Dr. Bynoe is originally from Saint Vincent and the Grenadines. She received her B.S. from Long Island University, and her Ph.D. from Albert Einstein College of Medicine. She was a postdoctoral fellow in the lab of Dr. Charles Janeway, a very famous immunologist at Yale, and was promoted to an Associate Research Scientist before coming to Cornell. She is currently the Director of Graduate Studies for the Immunology and Infectious Disease Ph.D. program at Cornell.

In a recent study, Dr. Bynoe showed the importance of a protein called CD73 in the development of glioblastoma. Glioblastoma is the most common type of brain cancer, and it is also the most deadly because it is extremely hard to treat. Even with treatment, patients survive only 16 months on average. By showing the importance of CD73 and examining what role it is playing in glioblastoma, Dr. Bynoe’s research has identified a new drug target for this very severe disease.

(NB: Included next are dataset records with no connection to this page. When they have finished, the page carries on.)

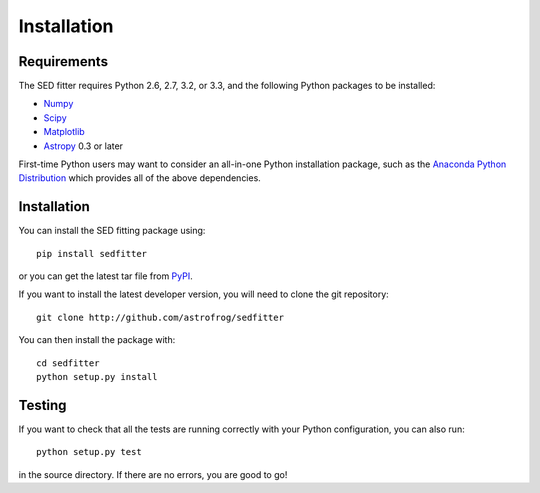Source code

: ============
Installation
============

Requirements
============

The SED fitter requires Python 2.6, 2.7, 3.2, or 3.3, and the following Python
packages to be installed:

* `Numpy <http://www.numpy.org>`_

* `Scipy <http://www.scipy.org>`_

* `Matplotlib <http://www.matplotlib.org>`_

* `Astropy <http://www.astropy.org>`_ 0.3 or later

First-time Python users may want to consider an all-in-one Python installation
package, such as the `Anaconda Python Distribution
<http://continuum.io/downloads>`_ which provides all of the above dependencies.

.. _installation:

Installation
============

You can install the SED fitting package using::

    pip install sedfitter

or you can get the latest tar file from `PyPI
<https://pypi.python.org/pypi/sedfitter>`_.

If you want to install the latest developer version, you will need to clone
the git repository::

    git clone http://github.com/astrofrog/sedfitter

You can then install the package with::

    cd sedfitter
    python setup.py install

Testing
=======

If you want to check that all the tests are running correctly with your Python
configuration, you can also run::

    python setup.py test

in the source directory. If there are no errors, you are good to go!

To do this, Dr. Bynoe first showed that brain tumor cells express high levels of CD73. She then took those brain tumor cells and transplanted them into mice that couldn’t make CD73. She found that the level of CD73 was even higher in the tumors of those mice than normal mice. However, in the mice without CD73, the tumors weren’t able to grow as well - they barely grew or expanded over the course of 3 weeks - and the mice lived much longer. Thus, it was the CD73 from the mouse itself and not from the tumor that mattered for the outcome.

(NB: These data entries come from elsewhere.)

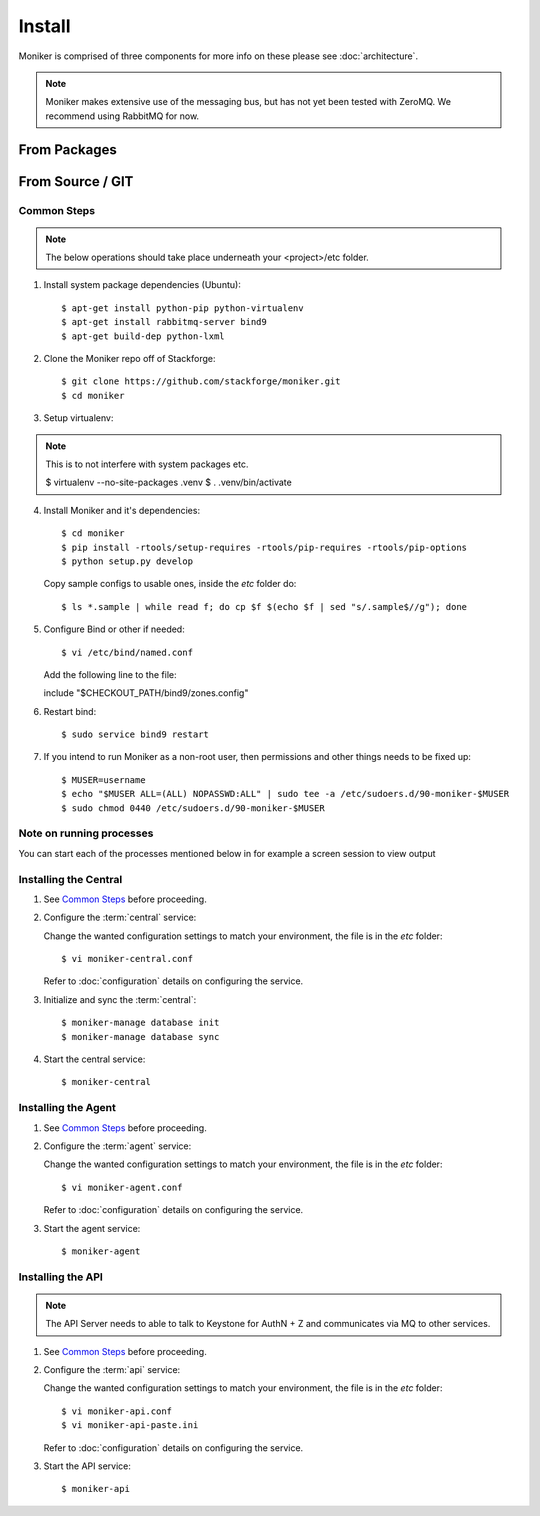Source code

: ..
    Copyright 2012 Endre Karlson for Bouvet ASA

    Licensed under the Apache License, Version 2.0 (the "License"); you may
    not use this file except in compliance with the License. You may obtain
    a copy of the License at

        http://www.apache.org/licenses/LICENSE-2.0

    Unless required by applicable law or agreed to in writing, software
    distributed under the License is distributed on an "AS IS" BASIS, WITHOUT
    WARRANTIES OR CONDITIONS OF ANY KIND, either express or implied. See the
    License for the specific language governing permissions and limitations
    under the License.

.. _install:

========================
Install
========================

Moniker is comprised of three components for more info on these please
see :doc:`architecture`.

.. note::
   Moniker makes extensive use of the messaging bus, but has not
   yet been tested with ZeroMQ. We recommend using RabbitMQ for now.


From Packages
+++++++++++++

From Source / GIT
+++++++++++++++++

Common Steps
============

.. index::
   double: installing; common_steps

.. note::
   The below operations should take place underneath your <project>/etc folder.

1. Install system package dependencies (Ubuntu)::

   $ apt-get install python-pip python-virtualenv
   $ apt-get install rabbitmq-server bind9
   $ apt-get build-dep python-lxml

2. Clone the Moniker repo off of Stackforge::

   $ git clone https://github.com/stackforge/moniker.git
   $ cd moniker

3. Setup virtualenv::

.. note::
   This is to not interfere with system packages etc.

   $ virtualenv --no-site-packages .venv
   $ . .venv/bin/activate

4. Install Moniker and it's dependencies::

   $ cd moniker
   $ pip install -rtools/setup-requires -rtools/pip-requires -rtools/pip-options
   $ python setup.py develop

   Copy sample configs to usable ones, inside the `etc` folder do::

   $ ls *.sample | while read f; do cp $f $(echo $f | sed "s/.sample$//g"); done

5. Configure Bind or other if needed::

   $ vi /etc/bind/named.conf

   Add the following line to the file::

   include "$CHECKOUT_PATH/bind9/zones.config"

6. Restart bind::

   $ sudo service bind9 restart

7. If you intend to run Moniker as a non-root user, then permissions and other
   things needs to be fixed up::

   $ MUSER=username
   $ echo "$MUSER ALL=(ALL) NOPASSWD:ALL" | sudo tee -a /etc/sudoers.d/90-moniker-$MUSER
   $ sudo chmod 0440 /etc/sudoers.d/90-moniker-$MUSER


Note on running processes
=========================

You can start each of the processes mentioned below in for example a screen
session to view output


Installing the Central
======================

.. index::
   double: installing; central

1. See `Common Steps`_ before proceeding.

2. Configure the :term:`central` service::

   Change the wanted configuration settings to match your environment, the file
   is in the `etc` folder::

   $ vi moniker-central.conf

   Refer to :doc:`configuration` details on configuring the service.

3. Initialize and sync the :term:`central`::

   $ moniker-manage database init
   $ moniker-manage database sync

4. Start the central service::

   $ moniker-central


Installing the Agent
====================

.. index::
   double: installing; agent

1. See `Common Steps`_ before proceeding.

2. Configure the :term:`agent` service::

   Change the wanted configuration settings to match your environment, the file
   is in the `etc` folder::

   $ vi moniker-agent.conf

   Refer to :doc:`configuration` details on configuring the service.

3. Start the agent service::

   $ moniker-agent


Installing the API
====================

.. index::
   double: installing; api

.. note::
   The API Server needs to able to talk to Keystone for AuthN + Z and
   communicates via MQ to other services.

1. See `Common Steps`_ before proceeding.

2. Configure the :term:`api` service::

   Change the wanted configuration settings to match your environment, the file
   is in the `etc` folder::

   $ vi moniker-api.conf
   $ vi moniker-api-paste.ini

   Refer to :doc:`configuration` details on configuring the service.

3. Start the API service::

   $ moniker-api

Looking at this more closely, Dr. Bynoe noticed that tumors in the mice without CD73 were less good at creating new blood vessels, which are needed to nourish the growing tumor. However, those tumors also created many more blood vessels. That led her to look at the adenosine receptor A2B, which is known to indirectly stimulate blood vessel growth. Tumors in mice without CD73 had higher levels of A2B activity, which is consistent with higher levels of inflammation. However, when she blocked A2B with a drug, the tumor cells were more susceptible to chemotherapy.

Thus, Dr. Bynoe was able to show that reducing the levels of CD73 in the brain of a glioblastoma patient and/or blocking the activity of A2B are promising new directions for treatment.